BAGIAN LATIHAN:
[a] Apakah pernyataan berikut sesuai dengan bacaan tentang kemiskinan global? Jawab ya atau tidak untuk masing-masing dan kutip kata-kata bacaan yang menentukannya. (i) Kawasan Sub-Sahara Afrika disebut sebagai tempat laju pengurangan kemiskinan hampir stagnan. (ii) Isu kemiskinan sering tergeser oleh isu terorisme. (iii) Hasil pertumbuhan ekonomi di wilayah tersebut dinikmati oleh sebagian besar masyarakat.
[b] Menurut bacaan tentang kemiskinan global, penelitian lembaga apa yang dikutip Abrahamsen?
[c] Lanjutkan bacaan tentang kemiskinan global, mulai dari kalimat sesudah kalimat terakhirnya.

BACAAN:
★ ★ ★ ★ ★ ★ ★

Senin, 15 Februari 2016

Pengaruh Kemiskinan di Dunia Global

Pengaruh Kemiskinan di Dunia Global 
Untuk memenuhi Salah Satu Tugas
Mata Kuliah Politik Internasional


BAB I
Pendahuluan
Pengurangan angka kemiskinan telah menjadi “top priority” dalam pembangunan internasional, norma-norma baru, fakta dan apa yang ditemukan dalam kemiskinan global secara bertahap telah menjadi bagian dari economic wisdom yang sudah mapan. Meskipun demikian, kemiskinan dan kesenjangan masih tetap menjadi persoalan internasional yang belum bisa dipecahkan secara memuaskan. Bahkan, oleh karena isu kemiskinan tidak berhubungan langsung dengan kepentingan negara-negara maju, isu ini sering kali digusur oleh isu lain, seperti terorisme. Akibatnya, kemiskinan hanya menjadi isu utama di lembaga-lembaga PBB yang keberhasilan programnya kurang efektif karena bertentangan dengan mazhab mainstream lembaga-lembaga multilateral, seperti Bank Dunia dan IMF yang Neoliberal.
Di beberapa tempat, memang terjadi laju pengurangan kemiskinan yang signifikan, tapi di tempat-tempat lain, seperti kawasan Sub-Sahara Afrika pengurangan laju kemiskinan hampir stagnan. Ini terjadi karena wilayah-wilayah tersebut kurang menarik bagi investasi sehingga pertumbuhan ekonomi relatif kecil. Sementara itu, jika terjadi pertumbuhan ekonomi pun, maka hasil-hasilnya tidak bisa dinikmati oleh sebagian besar masyarakat. Sebaliknya, pertumbuhan ekonomi hanya dinikmati sekelompok kecil elit politik dan ekonomi yang berada di wilayah tersebut.
Di sisi lain, usaha untuk membangun ekonomi terbuka melalui jalan neoliberal sepertinya justru memberikan implikasi yang jauh lebih buruk dalam hal pengentasan kemiskinan. Analisis yang dilakukuan oleh Rita Abrahamsen terhadap proyek Structural Adjusment Program’s tersebut (SAPs) di negara-negara kawasan Afrika, misalnya, menemukan bahwa program tersebut justru memperburuk kondisi kondisi kemiskinan di wilayah itu. Demokratis semakin menurun, dan SAPs bahkan telah menyulut banyak kerudakan di tengah langkanya layanan kesehatan, pangan, penurunan pendapatan, dan juga menipisnya legitimasi pemerintah. Dengnan mengutip penelitian yang dilakukan oleh UNICEF, Abrahamsen mengemukakan bahwa program penyesuaian struktural “cenderung meningkatkan jumlah kemiskinan, atau dengan kata lain, jumlah orang dan anak-anak yang hidup dibawah garis kemiskinan.”

★ ★ ★ ★ ★ ★ ★

DAFTAR DATA:
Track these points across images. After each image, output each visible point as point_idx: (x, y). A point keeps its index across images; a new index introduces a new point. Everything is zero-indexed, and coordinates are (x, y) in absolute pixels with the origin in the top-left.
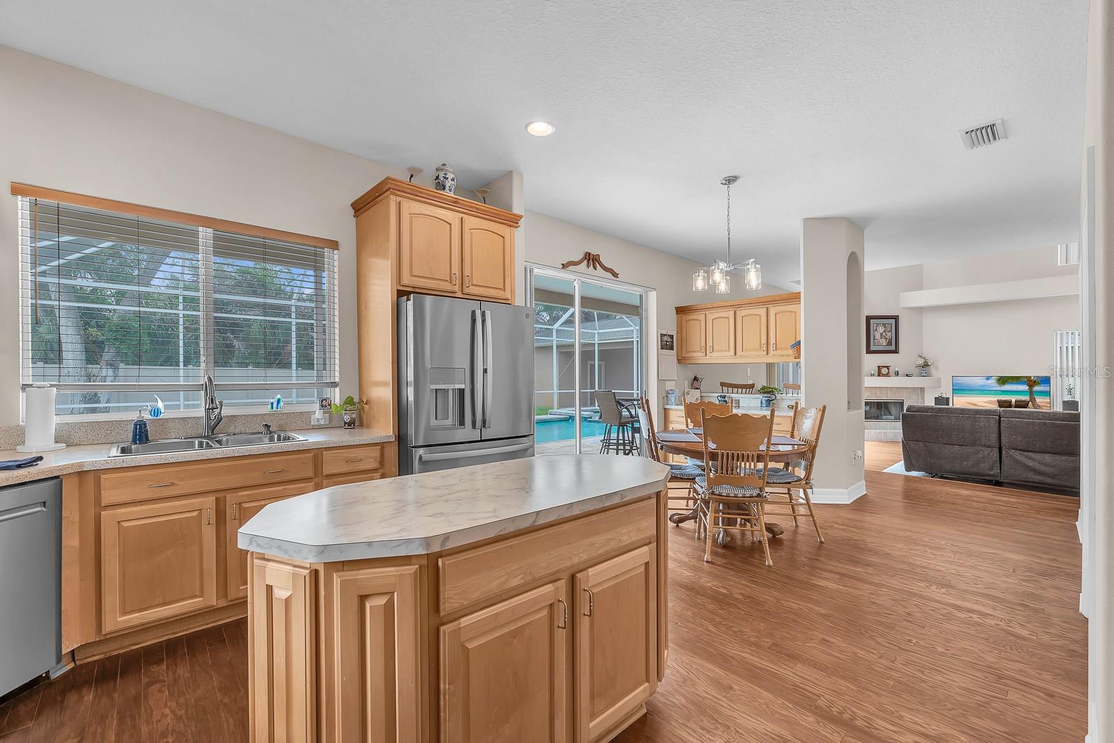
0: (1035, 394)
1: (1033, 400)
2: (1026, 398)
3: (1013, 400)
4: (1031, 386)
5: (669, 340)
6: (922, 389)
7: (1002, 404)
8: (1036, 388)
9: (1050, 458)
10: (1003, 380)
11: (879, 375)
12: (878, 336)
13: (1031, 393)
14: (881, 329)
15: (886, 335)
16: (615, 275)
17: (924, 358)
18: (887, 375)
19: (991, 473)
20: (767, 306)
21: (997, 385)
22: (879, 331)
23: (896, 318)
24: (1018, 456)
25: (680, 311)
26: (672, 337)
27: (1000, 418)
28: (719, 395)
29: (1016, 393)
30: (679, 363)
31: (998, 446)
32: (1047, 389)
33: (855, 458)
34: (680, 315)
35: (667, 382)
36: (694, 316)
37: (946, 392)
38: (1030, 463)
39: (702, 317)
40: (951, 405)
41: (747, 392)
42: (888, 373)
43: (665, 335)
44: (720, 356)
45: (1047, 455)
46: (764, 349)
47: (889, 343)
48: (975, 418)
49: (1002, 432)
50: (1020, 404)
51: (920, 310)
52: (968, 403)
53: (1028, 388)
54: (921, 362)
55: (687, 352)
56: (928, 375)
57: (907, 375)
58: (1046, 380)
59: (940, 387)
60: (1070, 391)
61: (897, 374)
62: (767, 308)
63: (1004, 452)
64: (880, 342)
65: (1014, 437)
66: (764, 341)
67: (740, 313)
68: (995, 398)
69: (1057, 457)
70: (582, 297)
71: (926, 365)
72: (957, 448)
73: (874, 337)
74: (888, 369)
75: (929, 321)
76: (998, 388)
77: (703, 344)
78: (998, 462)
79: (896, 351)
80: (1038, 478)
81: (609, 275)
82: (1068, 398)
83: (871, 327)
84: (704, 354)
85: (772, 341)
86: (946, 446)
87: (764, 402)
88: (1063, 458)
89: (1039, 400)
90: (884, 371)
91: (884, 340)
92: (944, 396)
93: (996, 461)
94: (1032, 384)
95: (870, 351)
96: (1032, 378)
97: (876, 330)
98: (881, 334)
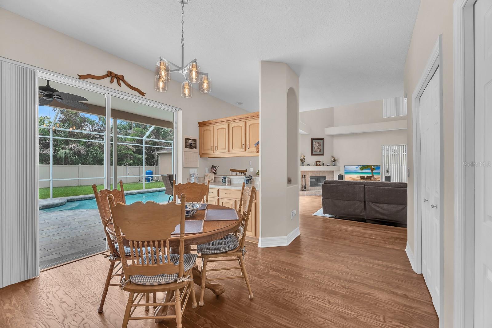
0: (373, 173)
1: (373, 176)
2: (370, 175)
3: (366, 176)
4: (372, 171)
5: (193, 142)
6: (333, 171)
7: (363, 178)
8: (374, 171)
9: (386, 206)
10: (363, 168)
11: (316, 165)
12: (316, 147)
13: (372, 173)
14: (317, 144)
15: (319, 147)
16: (143, 94)
17: (334, 158)
18: (320, 165)
19: (361, 214)
20: (245, 121)
23: (323, 139)
24: (372, 205)
25: (201, 124)
26: (195, 141)
27: (365, 186)
28: (223, 176)
29: (367, 173)
30: (200, 157)
31: (364, 201)
32: (378, 171)
33: (292, 215)
34: (200, 127)
35: (190, 169)
36: (208, 128)
37: (342, 173)
38: (378, 209)
39: (212, 128)
40: (344, 180)
41: (242, 175)
42: (320, 164)
43: (189, 139)
44: (221, 152)
45: (385, 205)
46: (244, 148)
47: (320, 151)
48: (354, 186)
49: (366, 193)
50: (369, 178)
51: (332, 136)
52: (350, 177)
53: (371, 171)
54: (333, 159)
55: (204, 150)
56: (335, 165)
57: (327, 165)
58: (378, 168)
59: (340, 170)
60: (388, 171)
61: (323, 165)
62: (245, 122)
63: (366, 204)
65: (371, 196)
66: (243, 143)
67: (232, 125)
68: (359, 176)
69: (389, 206)
70: (112, 109)
71: (334, 161)
72: (346, 202)
73: (314, 148)
74: (320, 162)
75: (336, 141)
76: (360, 172)
77: (212, 145)
78: (364, 209)
79: (323, 154)
80: (381, 216)
81: (137, 93)
82: (387, 175)
83: (313, 144)
84: (213, 151)
85: (248, 142)
86: (342, 201)
87: (245, 181)
88: (392, 206)
89: (375, 176)
90: (318, 163)
91: (318, 149)
92: (342, 174)
93: (363, 208)
94: (372, 169)
95: (312, 154)
96: (373, 167)
97: (315, 145)
98: (317, 147)
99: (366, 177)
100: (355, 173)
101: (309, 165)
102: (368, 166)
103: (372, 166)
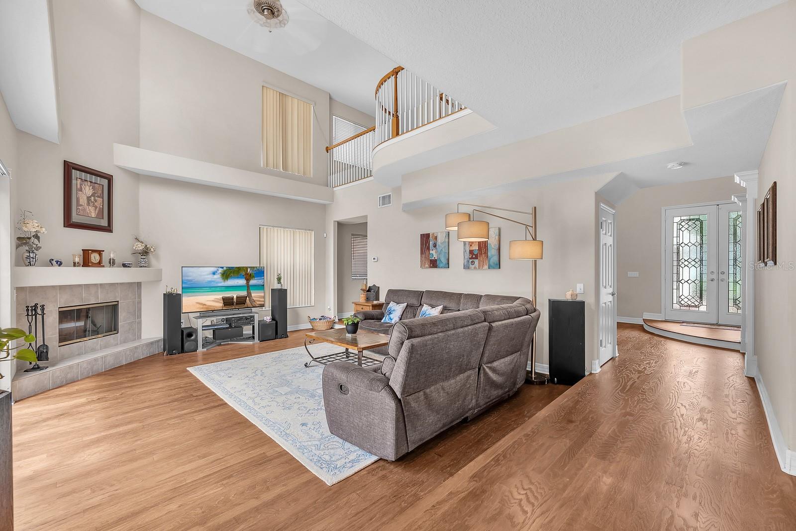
0: (250, 288)
1: (249, 294)
2: (244, 293)
3: (235, 297)
4: (248, 280)
6: (139, 285)
7: (228, 302)
8: (252, 282)
10: (229, 273)
11: (86, 265)
12: (83, 201)
13: (248, 287)
14: (88, 190)
15: (96, 201)
17: (144, 243)
18: (99, 264)
21: (222, 281)
22: (84, 192)
23: (108, 177)
42: (99, 261)
47: (100, 215)
50: (241, 301)
52: (197, 303)
53: (245, 282)
54: (140, 247)
56: (148, 265)
57: (124, 265)
60: (279, 279)
61: (112, 263)
64: (86, 210)
68: (220, 296)
71: (145, 252)
73: (76, 200)
74: (100, 255)
75: (147, 195)
79: (108, 229)
82: (277, 286)
83: (74, 185)
90: (95, 258)
91: (92, 209)
92: (173, 292)
94: (248, 277)
95: (69, 223)
96: (249, 270)
97: (81, 190)
98: (89, 198)
99: (235, 300)
100: (209, 288)
101: (60, 264)
102: (239, 268)
103: (247, 268)
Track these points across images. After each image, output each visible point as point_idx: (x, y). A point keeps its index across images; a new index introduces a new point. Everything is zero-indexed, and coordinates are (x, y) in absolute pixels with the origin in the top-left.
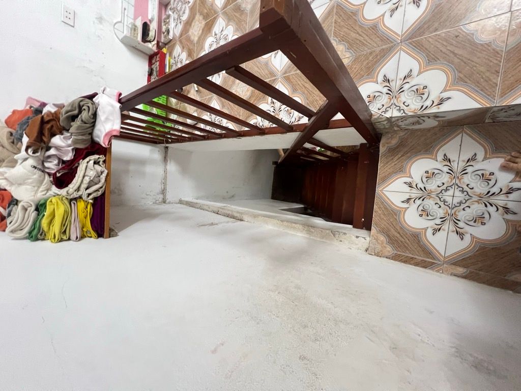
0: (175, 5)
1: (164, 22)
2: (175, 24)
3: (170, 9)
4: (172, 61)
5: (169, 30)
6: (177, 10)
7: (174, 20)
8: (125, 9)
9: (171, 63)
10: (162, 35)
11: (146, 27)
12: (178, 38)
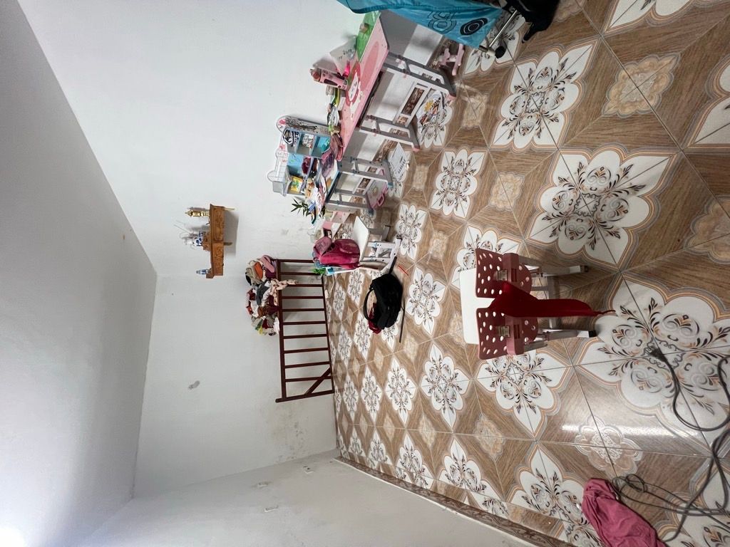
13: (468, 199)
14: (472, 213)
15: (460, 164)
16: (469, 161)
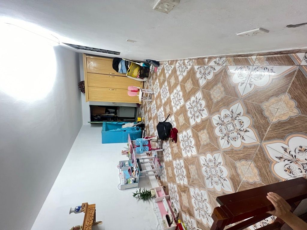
0: (172, 196)
1: (172, 206)
2: (176, 204)
3: (171, 199)
4: (185, 224)
5: (175, 209)
6: (174, 197)
7: (175, 202)
8: (158, 216)
9: (185, 226)
10: (174, 213)
11: (167, 217)
12: (181, 210)
13: (194, 146)
14: (198, 150)
15: (185, 136)
16: (187, 134)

★ ★ ★ ★ ★ ★ ★

JAWABAN TIAP TUGAS:
[a]
(i) Ya: "seperti kawasan Sub-Sahara Afrika pengurangan laju kemiskinan hampir stagnan"
(ii) Ya: "isu ini sering kali digusur oleh isu lain, seperti terorisme"
(iii) Tidak: "hasil-hasilnya tidak bisa dinikmati oleh sebagian besar masyarakat"

[b] Penelitian UNICEF.

[c]
Temuan rintidan yang dilakuakan oleh UNICEF ini, menurut Abrahamsen, seiroing dengan penelitian-penelitian lainnya yang menegaskan bahwa penyesuaian struktural cenderung menurunkan standar hidup masysrakat miskin dengan memperburuk kondisi tenaga kerja dan pendapatan riil. Penerapan penguatan untuk memengkas ongkos pelayanan publik juga telah mengurangi akses pada layanan kesehatan dan pendidikan. Dikawasan tersebut, pemerintah yang berkuasa menghadapi tuntunan liberalisme dan privatisasi oleh modal asing, sementara pada waktu bersama pemerintah juga menghadapi tuntunan masyarakat akan kehidupan lebih baik.
Kelompok ini mendiskusikan usaha-usaha untuk mengatasi persoalan tersebut. Namun, untuk mempertegas bahwa kemiskinan dan kesenjangan merupakan isu global yang memerlukan penegasan serius, terlebih dahulu akan dipaparkan data-data statistik mengenai kemiskinan dan kesenjangan dari laporan-laporan yang disampaikan oleh lembaga-lembaga internasional. Seperti UNDP, Bank Dunia ataupun laporan-laporan lain yang relevan. Berikutnya, untuk mengatasi kemiskinan tidak bisa dilepaskan dari usaha untuk mendiskusikan pokok persoalan tersebut, dalam pengertian bagaimana kemiskinan itu didefinisikan. Pendefinisian yang tepat akan membuka kesempatan bagi terbukanya strategi penanganan yang tepat pula, demikian sebaliknya.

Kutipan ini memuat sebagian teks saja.